◆ **REQUIRED ACTIONS**
[1] According to the typst-leaf vision document, what serves as the core engine for LSP and compilation?
[2] In one to three sentences, explain why the typst-leaf vision document has the preview show SVGs instead of rendering PDFs in the browser.
[3] From the typst-leaf vision document, extract the text between "5. Frontend renders" and "instantly (<100ms lag).", inclusive.

◆ **TEXT SEGMENT**
2026-07-02 02:05:04 +05:30

3.3 KiB

VISION: typst-leaf

1. Product Philosophy

typst-leaf is a high-performance, self-hosted LaTeX alternative built for the modern era. It rejects the bloated, slow architecture of traditional LaTeX editors in favor of the Typst ecosystem.

It is designed for:

  1. Speed: Sub-50ms compile times.
  2. Sovereignty: Your data lives in a standard Git repository on your filesystem, not a proprietary database.
  3. Developer Experience: First-class Vim support, fast LSP feedback, and CLI-based workflows.

2. Architecture Overview

The system follows a strict Client-Server model, even when running locally.

The Stack

  • Monorepo Structure: Flat directory structure (typst-leaf-backend, typst-leaf-frontend).
  • Frontend: React (Vite) + Monaco Editor.
  • Desktop Wrapper: Tauri v2 (integrated into typst-leaf-frontend).
  • Backend: TypeScript (Node.js) + Express.
  • Core Engine: tinymist (Binary) for LSP and compilation.

Component Breakdown

A. Backend (typst-leaf-backend)

The backend is a stateless orchestration layer that sits on top of the file system.

  • Role:
    • Spawns and manages the tinymist process.
    • Proxies WebSocket connections for LSP (Language Server Protocol).
    • Proxies WebSocket connections for the Preview (SVG stream).
    • Exposes a REST API for file management (CRUD) and Git operations (git commit, git push).
  • Data Source: Standard OS file system. Each "Project" is a directory.

B. Frontend (typst-leaf-frontend)

A Single Page Application (SPA) that acts as the IDE interface.

  • Editor: Monaco Editor configured with a custom ~300-line raw JSON-RPC LSP client (no monaco-languageclient).
  • Preview: A high-performance SVG renderer that receives delta updates from Tinymist.
  • Vim Mode: monaco-vim toggleable via toolbar, persisted to localStorage.
  • Tauri Integration: The frontend folder contains src-tauri, allowing it to build as a native desktop application.

3. Critical Technical Decisions

3.1 The "No-Database" Database

We do not use MongoDB, Postgres, or SQL.

  • State: The state is the file system.
  • History: The history is the .git folder.
  • Collaboration: We do not implement Operational Transforms (OT) or CRDTs for simultaneous editing. Collaboration is handled via Git (Commit/Push/Pull) logic exposed in the UI.

3.2 The Rendering Pipeline

We do not render PDFs in the browser for preview.

  1. User types in Monaco.
  2. Frontend sends textDocument/didChange (LSP) to Backend.
  3. Backend pipes to tinymist.
  4. tinymist computes layout and pushes an SVG diff to the preview socket.
  5. Frontend renders the SVG. Rationale: SVGs are selectable, zoomable without blur, and significantly lighter than streaming PDF binaries.

3.3 The LSP Connection

We use a raw JSON-RPC WebSocket client (no monaco-languageclient) to connect Monaco to the backend. The backend simply pipes this socket to the stdin/stdout of the running tinymist binary. We do not reimplement LSP logic in TypeScript.

4. User Stories

  • As a User, I want to type code and see the result instantly (<100ms lag).
  • As a User, I want to double-click an element in the preview and have my cursor jump to the code (SyncTeX/Source Mapping).
  • As a User, I want to hit Cmd+S to save to disk and Cmd+Shift+S to create a Git commit.

◆ **LISTED ENTRIES**

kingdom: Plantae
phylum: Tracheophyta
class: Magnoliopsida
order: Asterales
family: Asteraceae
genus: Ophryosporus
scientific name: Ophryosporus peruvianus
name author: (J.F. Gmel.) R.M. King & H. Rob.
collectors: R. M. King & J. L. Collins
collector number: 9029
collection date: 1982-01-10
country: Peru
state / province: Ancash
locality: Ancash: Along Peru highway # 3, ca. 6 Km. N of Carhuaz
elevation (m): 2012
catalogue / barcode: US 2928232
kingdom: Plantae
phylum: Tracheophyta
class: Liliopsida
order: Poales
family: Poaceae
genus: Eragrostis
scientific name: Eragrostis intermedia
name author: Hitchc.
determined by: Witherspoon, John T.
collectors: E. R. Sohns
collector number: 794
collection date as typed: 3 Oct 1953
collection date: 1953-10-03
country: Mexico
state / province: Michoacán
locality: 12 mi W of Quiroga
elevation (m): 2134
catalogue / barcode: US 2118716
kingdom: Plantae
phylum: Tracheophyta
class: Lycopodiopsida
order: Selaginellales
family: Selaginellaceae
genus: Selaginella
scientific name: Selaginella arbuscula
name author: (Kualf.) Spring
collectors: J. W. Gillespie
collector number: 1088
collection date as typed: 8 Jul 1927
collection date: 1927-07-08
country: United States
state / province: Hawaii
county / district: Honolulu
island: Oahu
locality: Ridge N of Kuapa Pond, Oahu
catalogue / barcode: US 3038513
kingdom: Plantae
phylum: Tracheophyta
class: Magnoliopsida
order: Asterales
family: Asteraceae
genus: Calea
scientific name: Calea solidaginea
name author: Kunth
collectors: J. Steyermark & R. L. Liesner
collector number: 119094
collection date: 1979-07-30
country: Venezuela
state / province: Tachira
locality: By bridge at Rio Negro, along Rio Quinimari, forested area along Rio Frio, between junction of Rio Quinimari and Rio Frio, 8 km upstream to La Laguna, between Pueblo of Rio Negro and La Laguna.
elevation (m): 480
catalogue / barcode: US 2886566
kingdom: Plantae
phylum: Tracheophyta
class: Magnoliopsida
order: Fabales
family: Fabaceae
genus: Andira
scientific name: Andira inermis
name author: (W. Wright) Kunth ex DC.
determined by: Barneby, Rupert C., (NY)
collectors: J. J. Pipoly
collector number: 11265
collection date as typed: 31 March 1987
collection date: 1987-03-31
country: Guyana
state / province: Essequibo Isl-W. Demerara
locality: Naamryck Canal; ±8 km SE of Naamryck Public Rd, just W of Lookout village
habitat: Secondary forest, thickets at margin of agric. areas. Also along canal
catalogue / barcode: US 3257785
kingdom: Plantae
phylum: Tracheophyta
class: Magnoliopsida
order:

◆ **WRITTEN ANSWERS**
[1] tinymist, run as a binary.

[2] SVGs are selectable and can be zoomed without blur. They are also significantly lighter than streaming PDF binaries.

[3]
5. Frontend renders the SVG. Rationale: SVGs are selectable, zoomable without blur, and significantly lighter than streaming PDF binaries.

3.3 The LSP Connection

We use a raw JSON-RPC WebSocket client (no monaco-languageclient) to connect Monaco to the backend. The backend simply pipes this socket to the stdin/stdout of the running tinymist binary. We do not reimplement LSP logic in TypeScript.

4. User Stories

  • As a User, I want to type code and see the result instantly (<100ms lag).